Extract Beta REST API exposes:

  • A resource to start an asynchronous recognition task.
  • A resource for each running recognition task by which you can determine the status of the task or, if the task is finished, obtain task results.

The entire API is formally described in the OpenAPI specification.

The resource to get the status of a recognition task or its final outcome is:

where taskID is the identification code of the recognition task previously started with layout-document-async.

It must be requested with the GET verb.
The Authorization header must be set as described in the developer's how-to.

Task in progress response

The response is an UTF-8 encoded JSON object.
Until the layout recognition task is running, the object has this structure:

    "current": percentage of work done,
    "message": "task phase",
    "state": "task status"

task status can be PENDING, if the task has been queued but not yet started, or PROGRESS if the task has started.

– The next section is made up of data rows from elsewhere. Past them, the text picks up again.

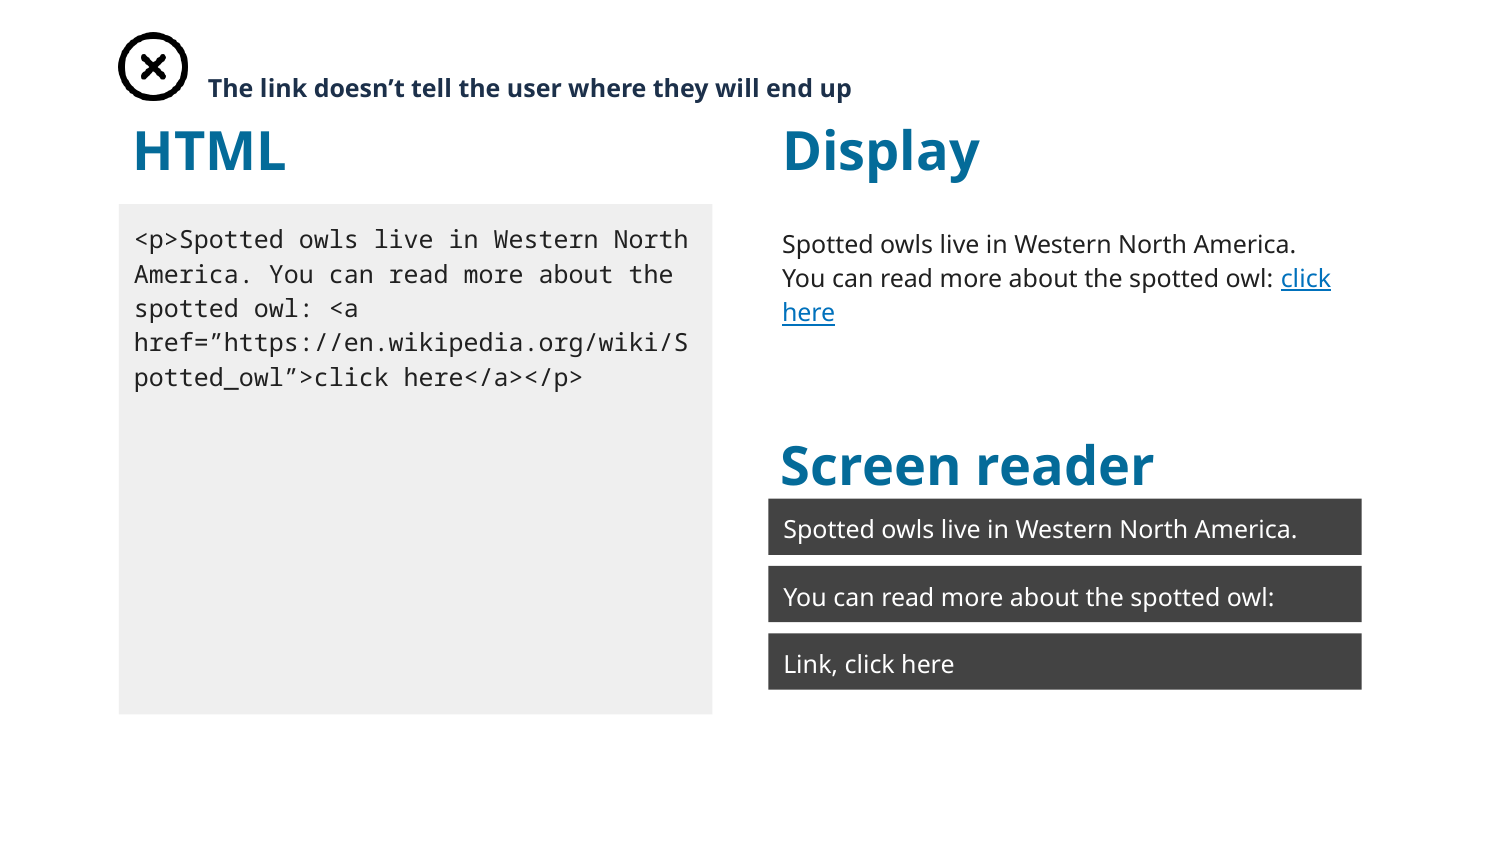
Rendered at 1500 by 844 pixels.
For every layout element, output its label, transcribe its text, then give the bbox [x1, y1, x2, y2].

subtitle The link doesn’t tell the user where they will end up [192, 30, 1016, 140]
title Screen reader [765, 415, 1360, 511]
text_box Spotted owls live in Western North America. [768, 498, 1362, 555]
title Display [767, 100, 1361, 196]
title HTML [117, 101, 712, 196]
list Spotted owls live in Western North America. You can read more about the spotted owl: click here [767, 208, 1361, 439]
list <p>Spotted owls live in Western North America. You can read more about the spotted owl: <a href=”https://en.wikipedia.org/wiki/Spotted_owl”>click here</a></p> [118, 204, 713, 715]
text_box Link, click here [768, 633, 1362, 690]
text_box You can read more about the spotted owl: [768, 565, 1362, 623]
picture [118, 31, 188, 102]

Successful end-of-task response

When the task has finished without errors, the structure of the object is like this:

    "current": 100,
    "message": "completed",
    "result": {
        "header": {
            "conversionDateTime": "task end date and time",
            "customInfo": {
                "property 1 name": "property value",
                "property 2 name": "property value",
                "property n name": "property value",
            "documentName": "document name",
            "errorPages": number of pages that were not analyzed,
            "totPages": number of pages,
            "version": "engine version",
            "metadata": [
                metadata object 1,
                metadata object 2,
                metadata object n
        "layout": [
            layout object 1,
            layout object 2,
            layout object n
        "words": [
            "page 1 words",
            "page 2 words",
            "page n words"
    "state": "SUCCESS"

Find the detailed description of this response in the dedicated article.

Managed error response

If the task finishes due to an error, the response object has this structure:

    "current": 0,
    "message": "error message",
    "state": "FAILURE"

The value of error message is the description of the reason for task failure.

HTTP status codes

Here are the possible HTTP status code that Extract Beta can return when requiring the status resource:

200 OK

The request succeeded.

401 Unauthorized

The reasons for this state can be:

  • invalid credentials were specified when requesting the authorization token
  • the authorization token is missing
  • the authorization token is not valid
  • the authorization token has expired

403 Forbidden

This code is returned is the user does not have an active subscription.

404 Not Found

The server cannot find the requested resource, the URL is wrong.

405 Method Not Allowed

The request method is known by the server but is not supported by the target resource. For example, you requested the resource with POST instead of GET.

413 Request Entity Too Large

The request is larger than the limit defined by the plan the user subscribed.

500 Internal Server Error

The server has encountered a situation it doesn't know how to handle.